Study text:
■ ■ ■ ■

Comment by nashashmi
Thank you for sharing your thoughts. I have the full understanding of your perception on this. And judging by the number of downvotes I got, your sentiment seems to be shared among others.
My advice is very different from “run”, assuming running is not an option. I want you to imagine a person who has never had too many opportunities in their life, and works in a downtrodden environment. And does not have the qualities to work somewhere better. Now this same person has wife and kids. The only thoughts that come from this is hopelessness.
In this hopelessness, minute incremental improvements is a huge world of difference. Communication, even snarkiness, will shake things. Praise will keep situations cool. Providing Safety will keep your opportunities open. I fundamentally believe that these three things at least will allow for improvements in the person.
As for your points, suffering through pain (coming from a superior or subordinate, or the environment) will make it worse, either hardening the heart or tearing it down. That is where mastering the psychology of the oppressor comes in. Knowing who you work with helps to cope with the pressure. Think of it as knowing the bully so you won’t get bullied. Retribution is not the intention, just communication. Communicate the full problem no matter how difficult it may be. And if the problem is with the person themselves, make it humorous. Codependency makes two people similar in nature. This would be the opposite of improvement.

■ ■ ■ ■

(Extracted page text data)

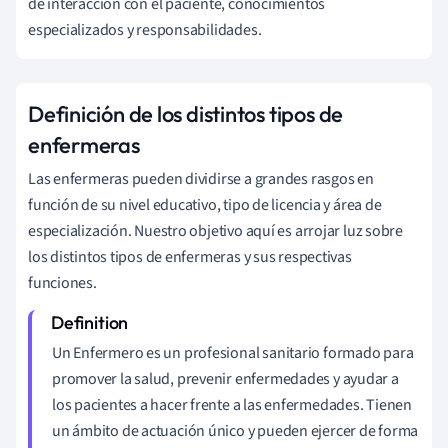
de interacción con el paciente, conocimientos
especializados y responsabilidades.
Definición de los distintos tipos de
enfermeras
Las enfermeras pueden dividirse a grandes rasgos en
función de su nivel educativo, tipo de licencia y área de
especialización. Nuestro objetivo aquí es arrojar luz sobre
los distintos tipos de enfermeras y sus respectivas
funciones.
Un Enfermero es un profesional sanitario formado para
promover la salud, prevenir enfermedades y ayudar a
los pacientes a hacer frente a las enfermedades. Tienen
un ámbito de actuación único y pueden ejercer de forma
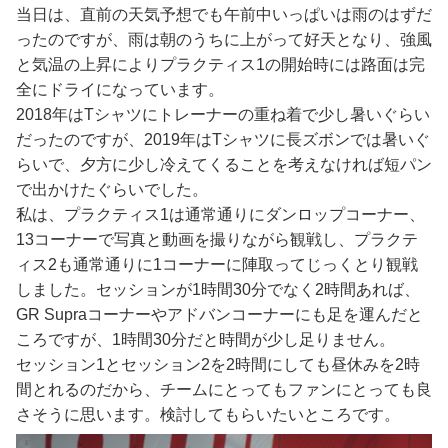
当日は、直前の天気予想でも午前中いっぱいは雨のはずだ
ったのですが、雨は朝のうちに上がって好天となり、強風
と気温の上昇によりプラクティス1の開始時には路面は完
全にドライになっています。
2018年はTシャツにトレーナーの重ね着で少し暑いぐらい
だったのですが、2019年はTシャツに長ズボンでは暑いぐ
らいで、夕方に少し冷えてくることを考えなければ短パン
で出かけたぐらいでした。
私は、プラクティス1は通常通りにダンロップコーナー、
13コーナーで写真と動画を撮りながら観戦し、プラクテ
ィス2も通常通りに1コーナーに陣取ってじっくとり観戦
しました。セッションが1時間30分でなく2時間あれば、
GR Supraコーナーやアドバンコーナーにも足を運んだと
ころですが、1時間30分だと時間が少し足りません。
セッション1とセッション2を2時間にしても昼休みを2時
間とれるのだから、チームにとってもファンにとっても良
さそうに思います。検討してもらいたいところです。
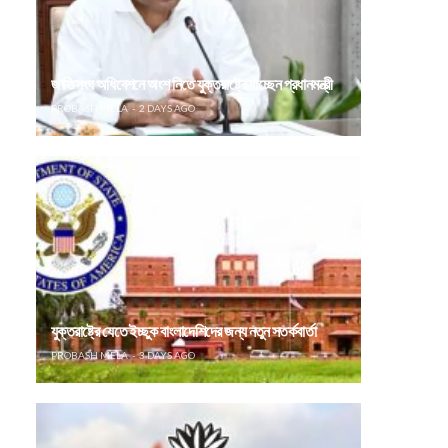
জাতিসংঘ অধিবেশনে অংশ নিতে যুক্তরাষ্ট্রে যাচ্ছেন প্রধানমন্ত্রী
PROBASH MELA
2 DAYS AGO
যুক্তরাষ্ট্রে যেতে ইচ্ছুক বাংলাদেশিদের জন্য নতুন সতর্কবার্তা
PROBASH MELA
3 DAYS AGO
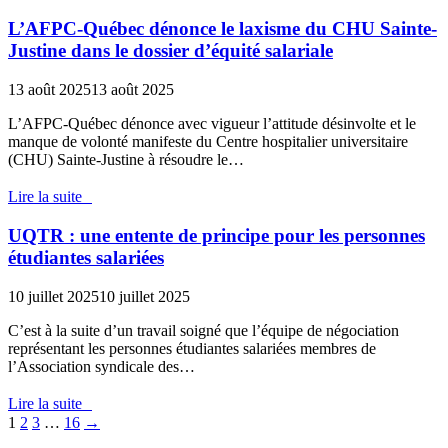
L’AFPC-Québec dénonce le laxisme du CHU Sainte-
Justine dans le dossier d’équité salariale
13 août 2025
13 août 2025
L’AFPC-Québec dénonce avec vigueur l’attitude désinvolte et le
manque de volonté manifeste du Centre hospitalier universitaire
(CHU) Sainte-Justine à résoudre le…
Lire la suite
UQTR : une entente de principe pour les personnes
étudiantes salariées
10 juillet 2025
10 juillet 2025
C’est à la suite d’un travail soigné que l’équipe de négociation
représentant les personnes étudiantes salariées membres de
l’Association syndicale des…
Lire la suite
1
2
3
…
16
→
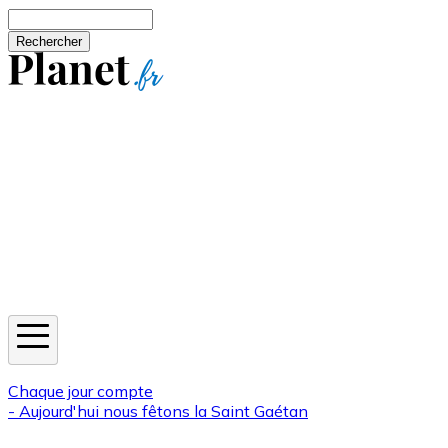
Aller au contenu principal
Rechercher
Jeux
Météo
Horoscope
Newsletters
Chaque jour compte
- Aujourd'hui nous fêtons la
Saint Gaétan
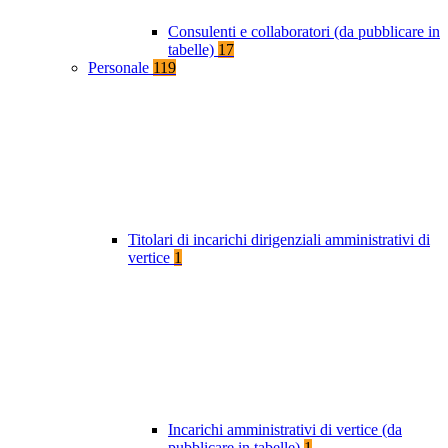
Consulenti e collaboratori (da pubblicare in
tabelle)
17
Personale
119
Titolari di incarichi dirigenziali amministrativi di
vertice
1
Incarichi amministrativi di vertice (da
pubblicare in tabelle)
1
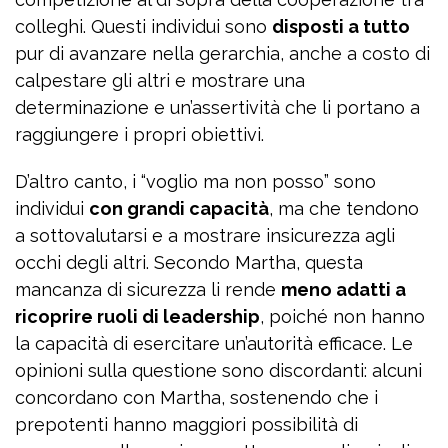
colleghi. Questi individui sono
disposti a tutto
pur di avanzare nella gerarchia, anche a costo di
calpestare gli altri e mostrare una
determinazione e un’assertività che li portano a
raggiungere i propri obiettivi.
D’altro canto, i “voglio ma non posso” sono
individui
con grandi capacità
, ma che tendono
a sottovalutarsi e a mostrare insicurezza agli
occhi degli altri. Secondo Martha, questa
mancanza di sicurezza li rende
meno adatti a
ricoprire ruoli di leadership
, poiché non hanno
la capacità di esercitare un’autorità efficace. Le
opinioni sulla questione sono discordanti: alcuni
concordano con Martha, sostenendo che i
prepotenti hanno maggiori possibilità di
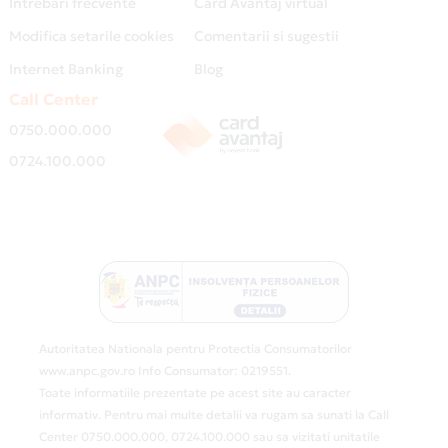
Intrebari frecvente
Card Avantaj virtual
Modifica setarile cookies
Comentarii si sugestii
Internet Banking
Blog
Call Center
0750.000.000
0724.100.000
Autoritatea Nationala pentru Protectia Consumatorilor
www.anpc.gov.ro Info Consumator: 0219551.
Toate informatiile prezentate pe acest site au caracter
informativ. Pentru mai multe detalii va rugam sa sunati la Call
Center 0750.000.000, 0724.100.000 sau sa vizitati unitatile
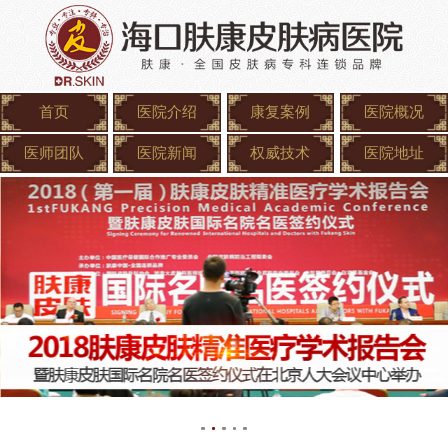
首页
医院介绍
康复案例
医院概况
医师团队
医院新闻
权威技术
医院地址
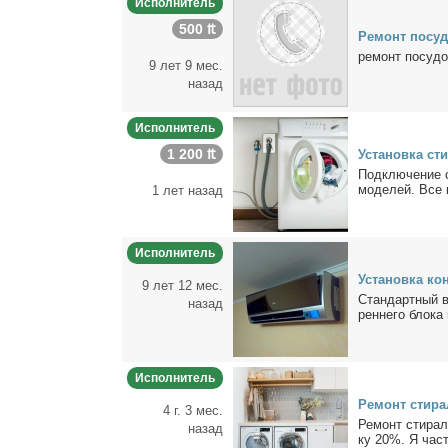
Исполнитель
500 ₶
Ре­монт по­су­д
ре­монт по­су­д
9 лет 9 мес.
назад
Исполнитель
1 200 ₶
Уста­нов­ка ст
Под­клю­че­ние
мо­де­лей. Все 
1 лет назад
Исполнитель
Уста­нов­ка кон
9 лет 12 мес.
Стан­дарт­ный ва
назад
рен­не­го бло­ка 
Исполнитель
Ре­монт сти­р
4 г. 3 мес.
Ре­монт сти­рал
назад
ку 20%. Я част­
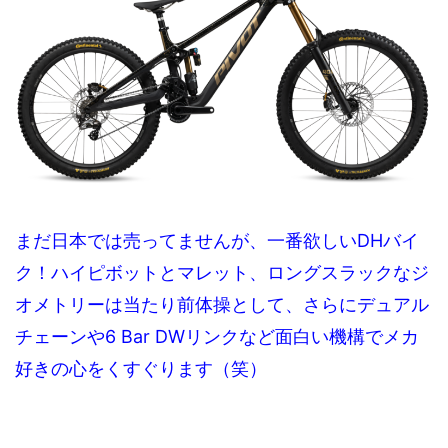
まだ日本では売ってませんが、一番欲しいDHバイ
ク！ハイピボットとマレット、ロングスラックなジ
オメトリーは当たり前体操として、さらにデュアル
チェーンや6 Bar DWリンクなど面白い機構でメカ
好きの心をくすぐります（笑）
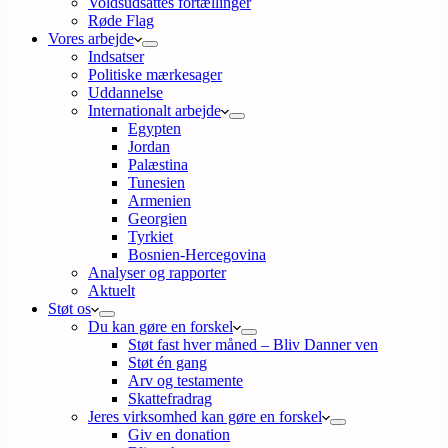
Voldsudsattes fortællinger
Røde Flag
Vores arbejde
Indsatser
Politiske mærkesager
Uddannelse
Internationalt arbejde
Egypten
Jordan
Palæstina
Tunesien
Armenien
Georgien
Tyrkiet
Bosnien-Hercegovina
Analyser og rapporter
Aktuelt
Støt os
Du kan gøre en forskel
Støt fast hver måned – Bliv Danner ven
Støt én gang
Arv og testamente
Skattefradrag
Jeres virksomhed kan gøre en forskel
Giv en donation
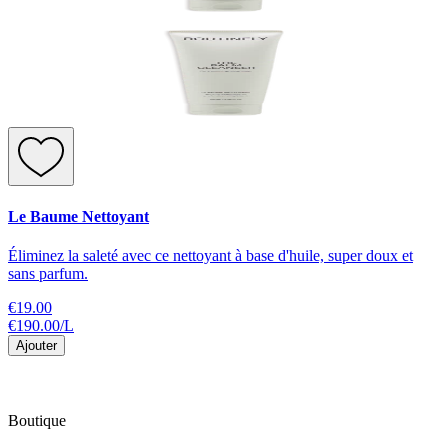
Le Baume Nettoyant
Éliminez la saleté avec ce nettoyant à base d'huile, super doux et
sans parfum.
€19.00
€190.00
/
L
Ajouter
Boutique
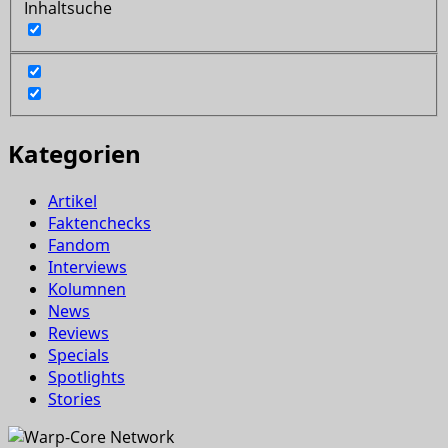
Inhaltsuche
Kategorien
Artikel
Faktenchecks
Fandom
Interviews
Kolumnen
News
Reviews
Specials
Spotlights
Stories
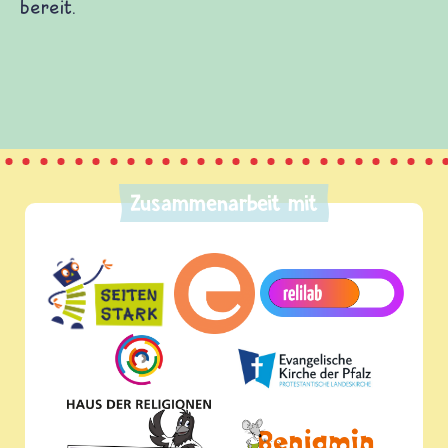
bereit.
Zusammenarbeit mit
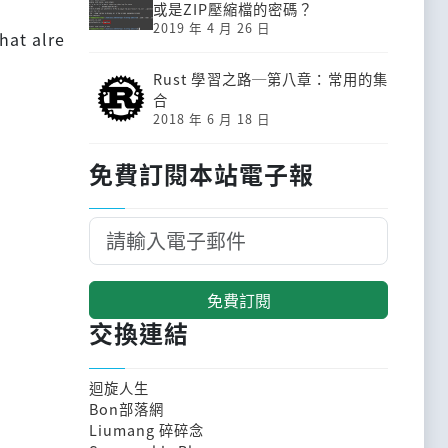
或是ZIP壓縮檔的密碼？
2019 年 4 月 26 日
hat alre
Rust 學習之路─第八章：常用的集
合
2018 年 6 月 18 日
免費訂閱本站電子報
免費訂閱
交換連結
迴旋人生
Bon部落網
Liumang 碎碎念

■ ■ ■ ■

Problems and tasks:
1) In the comment, what does the writer say praise will do?
2) Please write out the listing from the line with "L’AFPC-Québec dénonce le" through the line with "prepotenti hanno maggiori possibilità di", leaving out the pictures.

Solved problems:
1) Praise will keep situations cool.

2)
L’AFPC-Québec dénonce le laxisme du CHU Sainte-
Justine dans le dossier d’équité salariale
13 août 2025
13 août 2025
L’AFPC-Québec dénonce avec vigueur l’attitude désinvolte et le
manque de volonté manifeste du Centre hospitalier universitaire
(CHU) Sainte-Justine à résoudre le…
Lire la suite
UQTR : une entente de principe pour les personnes
étudiantes salariées
10 juillet 2025
10 juillet 2025
C’est à la suite d’un travail soigné que l’équipe de négociation
représentant les personnes étudiantes salariées membres de
l’Association syndicale des…
Lire la suite
1
2
3
…
16
→
Aller au contenu principal
Rechercher
Jeux
Météo
Horoscope
Newsletters
Chaque jour compte
- Aujourd'hui nous fêtons la
Saint Gaétan
Consulenti e collaboratori (da pubblicare in
tabelle)
17
Personale
119
Titolari di incarichi dirigenziali amministrativi di
vertice
1
Incarichi amministrativi di vertice (da
pubblicare in tabelle)
1
colleghi. Questi individui sono
disposti a tutto
pur di avanzare nella gerarchia, anche a costo di
calpestare gli altri e mostrare una
determinazione e un’assertività che li portano a
raggiungere i propri obiettivi.
D’altro canto, i “voglio ma non posso” sono
individui
con grandi capacità
, ma che tendono
a sottovalutarsi e a mostrare insicurezza agli
occhi degli altri. Secondo Martha, questa
mancanza di sicurezza li rende
meno adatti a
ricoprire ruoli di leadership
, poiché non hanno
la capacità di esercitare un’autorità efficace. Le
opinioni sulla questione sono discordanti: alcuni
concordano con Martha, sostenendo che i
prepotenti hanno maggiori possibilità di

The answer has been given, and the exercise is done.